## ACTIVITIES
1) The profile of Ambiga Sreenevasan gives several positions with an "Assumed office" year. List every such position with its year.
2) Reproduce the part of the Ambiga Sreenevasan profile that opens with the words containing "Early life and" and closes with "Advocates & Solicitors.", renaming "University of Exeter" as "Exeter University" wherever it appears.
3) Extend the profile of Ambiga Sreenevasan, picking up after its final sentence.

24th President of Malaysian Bar Council
In office
March 2007 – March 2009
Deputy Mr. Ragunath Kesavan
Preceded by Mr. Yeo Yang Poh
Succeeded by Mr. Ragunath Kesavan
Chairman of Bersih 2.0
Assumed office
2011
Preceded by BERSIH 2007
Chairperson of Bar Council Orang Asli Committee
Assumed office
2010
Director of Securities Industry Dispute Resolution Centre
Assumed office
2011
Executive Committee of Women's Aid Organisation
Assumed office
2009
Personal details
Born 1956
Nationality Malaysian
Relations daughter of Dato' Dr G. Sreenevasan
Alma mater University of Exeter, England
(LLB Law, 1979) Member of the Honourable Society of Gray's Inn
Occupation Lawyer
International Women of Courage Award, 2009
Honorary Graduate of University of Exeter, 2011–12
Honorary Doctorate in Law (LLD) of University of Exeter, 2011
{{{blank5}}} Legion of Honour, 23 September 2011[2][3]

Dato' Ambiga Sreenevasan (born 1956) is a prominent Malaysian lawyer and human rights advocate, and is one of the eight recipients of the US International Women of Courage Award in 2009. She formerly served as the President of the Malaysian Bar Council from 2007 to 2009, and was former co-chairperson of Bersih, an NGO Coalition advocating for free and fair elections.

She currently serves on the executive committee of the Women's Aid Organisation and is involved in the Bar Council Special Committee on the Orang Asli (indigenous persons) rights. She is a Director of the Securities Industry Dispute Resolution Centre. She has been involved in the drafting and presenting of several papers and memoranda on issues relating to the rule of law, the judiciary, the administration of justice, legal aid, religious conversion and other human rights issues.

As former President of the Malaysian Bar she played a significant role in the establishing of a panel of eminent persons, together with LAWASIA, the International Bar Association's Human Rights Institute and Transparency International-Malaysia in the year 2008. This panel reviewed the judicial crisis of 1988 and issued a report which was the first of its kind, setting an important precedent for organisations to establish their own panel inquiring into abuses of power.[4]

Early life and education

During her high school days, Ambiga studied at Convent Bukit Nanas, Kuala Lumpur, where she also served as the Head Prefect in 1975. She graduated with a Bachelor of Laws (LLB) from the University of Exeter in 1979, and was called to the English Bar at Gray's Inn in 1980. After having worked in two London law firms, she was subsequently admitted to the Malaysian Bar in 1982.[5]

In July 2011, she was awarded an Honorary Doctorate in Law (LLD) by the University of Exeter.[6]

Career

Dato' Ambiga has been a practising Advocate and Solicitor since March 1982. She is a founding partner of Sreenevasan, Advocates & Solicitors.

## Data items
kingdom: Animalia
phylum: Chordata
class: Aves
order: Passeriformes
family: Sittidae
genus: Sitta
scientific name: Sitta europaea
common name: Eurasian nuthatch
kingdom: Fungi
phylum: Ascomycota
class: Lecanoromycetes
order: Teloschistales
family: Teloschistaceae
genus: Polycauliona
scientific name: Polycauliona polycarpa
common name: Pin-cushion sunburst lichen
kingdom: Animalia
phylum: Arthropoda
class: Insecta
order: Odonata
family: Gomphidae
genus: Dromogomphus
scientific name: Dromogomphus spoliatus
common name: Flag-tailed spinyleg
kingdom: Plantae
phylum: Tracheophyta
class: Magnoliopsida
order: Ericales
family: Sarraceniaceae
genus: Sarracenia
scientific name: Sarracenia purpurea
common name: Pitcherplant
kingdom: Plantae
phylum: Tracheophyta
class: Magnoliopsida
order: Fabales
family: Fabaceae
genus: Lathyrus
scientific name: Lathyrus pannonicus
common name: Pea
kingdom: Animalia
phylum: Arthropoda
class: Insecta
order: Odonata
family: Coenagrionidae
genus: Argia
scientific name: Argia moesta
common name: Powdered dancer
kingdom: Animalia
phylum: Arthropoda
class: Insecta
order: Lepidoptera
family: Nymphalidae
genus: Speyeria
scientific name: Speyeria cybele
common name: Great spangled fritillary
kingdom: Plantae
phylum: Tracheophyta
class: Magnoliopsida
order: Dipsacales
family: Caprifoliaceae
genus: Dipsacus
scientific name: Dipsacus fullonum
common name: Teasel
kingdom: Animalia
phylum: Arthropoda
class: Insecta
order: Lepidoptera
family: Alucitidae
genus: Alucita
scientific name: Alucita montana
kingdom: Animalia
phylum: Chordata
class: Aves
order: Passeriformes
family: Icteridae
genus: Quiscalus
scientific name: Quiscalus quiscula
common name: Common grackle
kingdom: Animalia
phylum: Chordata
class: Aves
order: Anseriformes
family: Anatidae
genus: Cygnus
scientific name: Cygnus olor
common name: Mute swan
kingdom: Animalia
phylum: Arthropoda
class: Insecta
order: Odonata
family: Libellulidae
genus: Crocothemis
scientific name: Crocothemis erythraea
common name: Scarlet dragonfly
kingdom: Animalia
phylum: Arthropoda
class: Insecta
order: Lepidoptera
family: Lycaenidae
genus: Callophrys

## PER-TASK ANSWERS
1)
Chairman of Bersih 2.0: 2011
Chairperson of Bar Council Orang Asli Committee: 2010
Director of Securities Industry Dispute Resolution Centre: 2011
Executive Committee of Women's Aid Organisation: 2009

2)
Early life and education

During her high school days, Ambiga studied at Convent Bukit Nanas, Kuala Lumpur, where she also served as the Head Prefect in 1975. She graduated with a Bachelor of Laws (LLB) from the Exeter University in 1979, and was called to the English Bar at Gray's Inn in 1980. After having worked in two London law firms, she was subsequently admitted to the Malaysian Bar in 1982.[5]

In July 2011, she was awarded an Honorary Doctorate in Law (LLD) by the Exeter University.[6]

Career

Dato' Ambiga has been a practising Advocate and Solicitor since March 1982. She is a founding partner of Sreenevasan, Advocates & Solicitors.

3)
She was also a panellist of the Kuala Lumpur Regional Centre for Arbitration under the Malaysian Network Information Centre Domain Name Dispute Resolution Policy ("MYDRP") from 2006 to 2009. She was Chairperson of the Intellectual Property Sub-Committee of the Bar Council from September 2005 to March 2006. She was the Vice-President of the Malaysian Intellectual Property Association in 2002.

Currently, Ambiga is a Mediator on the Panel of the Bar Council, Malaysian Mediation Centre. She is also Co-chairperson of the Bar Council Committee on Orang Asli Rights and a member of the Executive Committee of the Women's Aid Organisation. She is a Director of the Securities Industry Dispute Resolution Centre. She has been involved in the drafting and presenting of several papers and memoranda on issues relating to the rule of law, the judiciary, the administration of justice, legal aid, religious conversion and other human rights issues.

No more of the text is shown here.